EXERCISE DESCRIPTION: Copy every entry below word for word, leaving out the pictures.

(MATERIAL FOR THIS TASK begins)

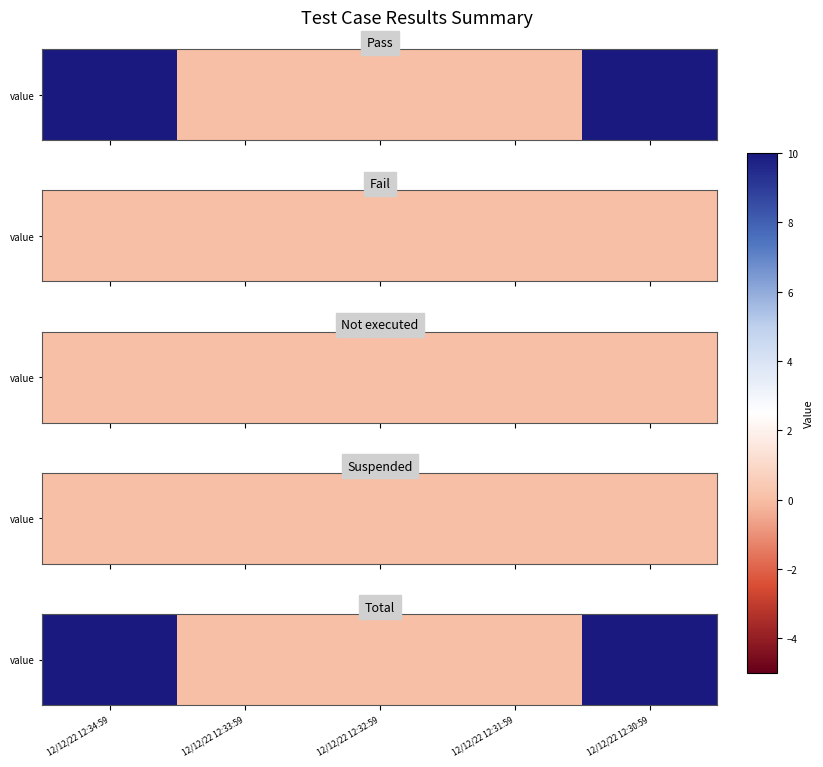

How many series are shown in this chart?

1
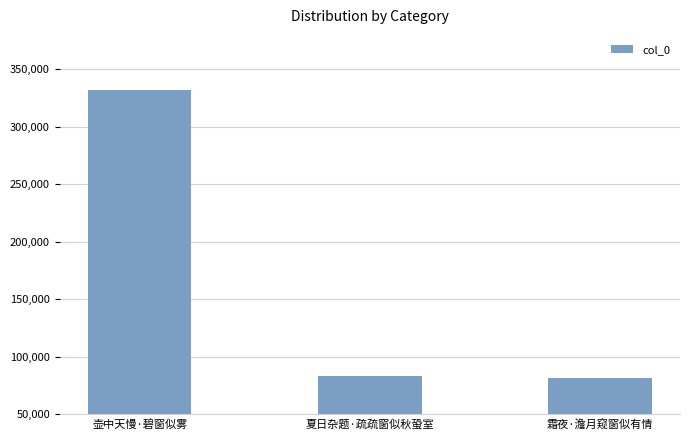

What is the minimum value shown in the chart?

81824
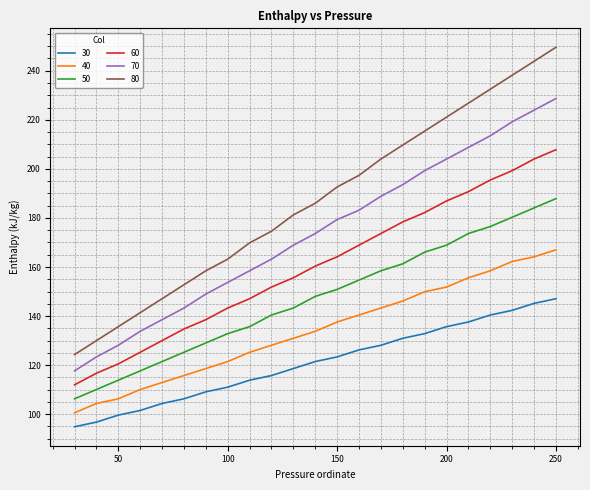

Rank the series by their average value, from lowest to highest.

30, 40, 50, 60, 70, 80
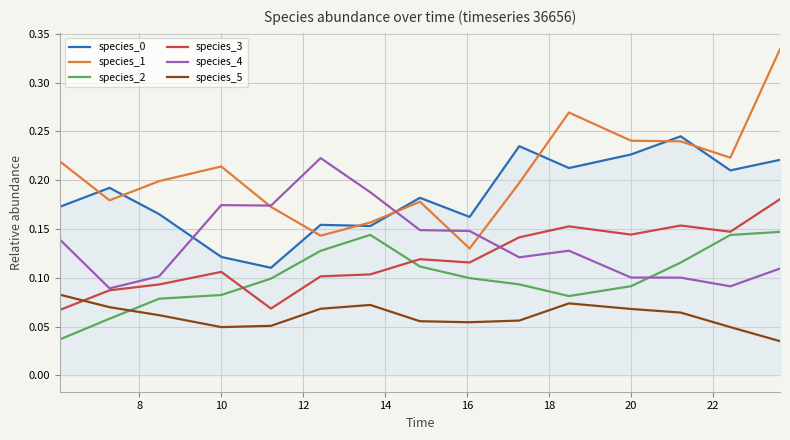

How many times do species_2 and species_4 cross each other?

1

(MATERIAL FOR THIS TASK ends)

RESULT FOR THIS TASK:
How many series are shown in this chart?

1

What is the minimum value shown in the chart?

81824

Rank the series by their average value, from lowest to highest.

30, 40, 50, 60, 70, 80

How many times do species_2 and species_4 cross each other?

1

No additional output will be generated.